You may have heard that Big Data is all the rage these days. Big Data this, Big Data that. Let’s acquire as much information as possible and try to wrestle with it to gain insights into everything from stock market performance to consumer preferences to health outcomes.

And it’s great, I have no problem at all with Big Data.

Many of the sciences have been playing the Big Data game for a long time, long before it became fashionable in silicon valley. In particular, physicists and astronomers have been grappling with large datasets for decades, as starlight pours into telescopes and particle explosions pour through colliders. They’ve developed a lot of sophisticated techniques for filtering through data, finding correlations and trying to make sense of what nature is whispering to us.

And a lot of those techniques are now being popularized and put to useful effect outside the science world, which is fantastic.

A lot of up-and-coming students are interested in careers in Big Data. They like the idea of trying to swim through massive data challenges to make the world a better place. They’re interested in fulfilling and lucrative careers (a rare combo) in places like Silicon Valley and New York.

And they’re not too picky about where they get their degrees from. An advanced degree in, say, astronomy that focuses on Big Data problems is pretty attractive on the job market. And it’s a fun problem to cut your teeth on in the Big Data world before moving on.

But it’s the “moving on” part that’s causing a little bit of worry in the astronomy and physics communities. The point of graduate school is to train the next generation of scientists. Now for the past few decades there’s been a bit of a problem that we’re turning out way too many PhD’s than there are open faculty positions, but still the facade continues that the point of the exercise – the reason for the close advisor and mentor relationships and all the training – is to craft an independent scientific researcher.

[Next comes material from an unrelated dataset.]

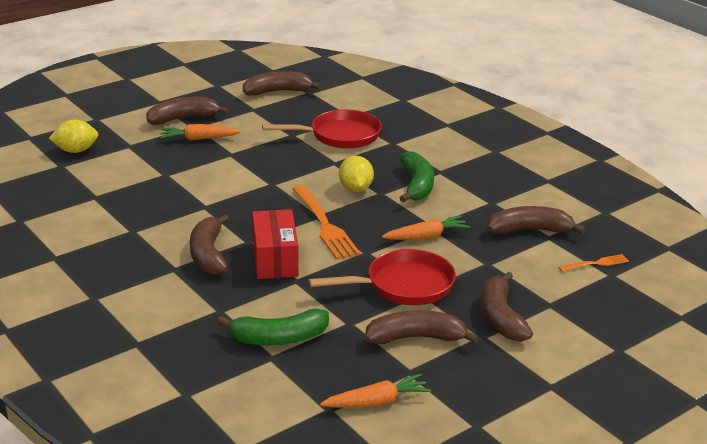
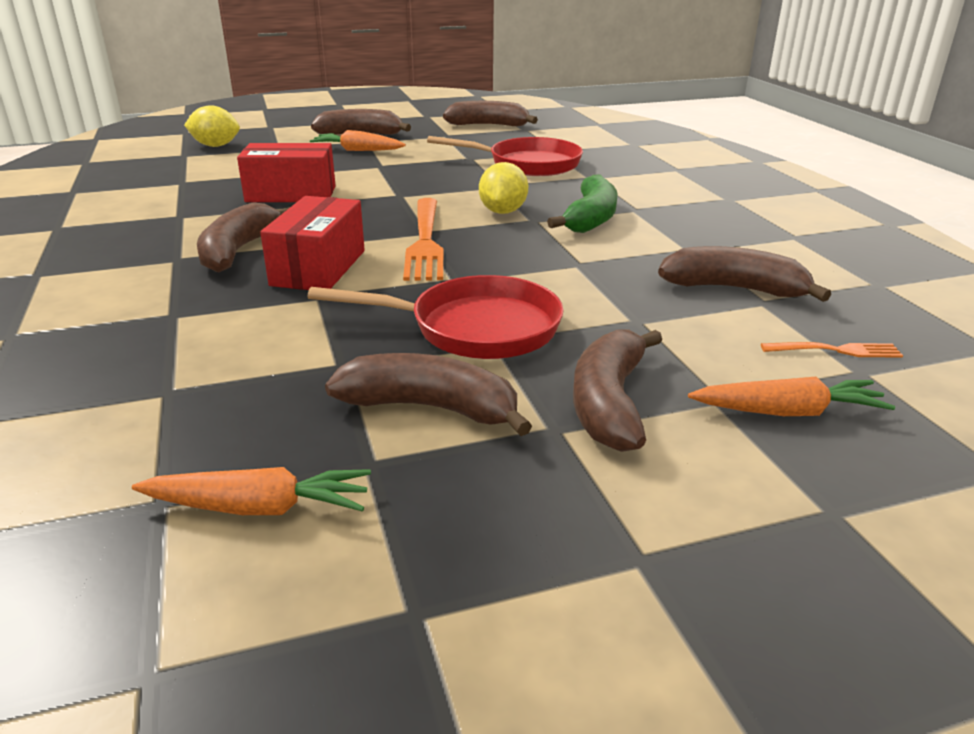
camera: 20 degrees right, 0 degrees up
(192, 196) = (291, 194): none -> red box
(279, 338) = (210, 366): green banana -> none
(426, 236) = (561, 273): orange carrot -> orange carrot (788, 412)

But what do you do when students aren’t interested in becoming an independent researcher? They’re not interested in a science career, they’re just using this degree as a stepping stone into a different one.

As science becomes more and more data heavy and leans more and more on Big Data techniques, the students who are naturally gifted or most talented or most passionate about Big Data aren’t going to end up in science, they’re going to end up in the industry.

And what does that leave with science? The leftovers? The Big Data B-Team?

For decades graduate schools across the country have operated under the mantra that they are training new scientists, even though there aren’t enough positions for all those trainees. But now the tables have been flipped, and a growing fraction of the incoming students aren’t interested in this career path anyway.

It could be the case that when it comes to Big Data, the academic institution of science has reaped what is sowed.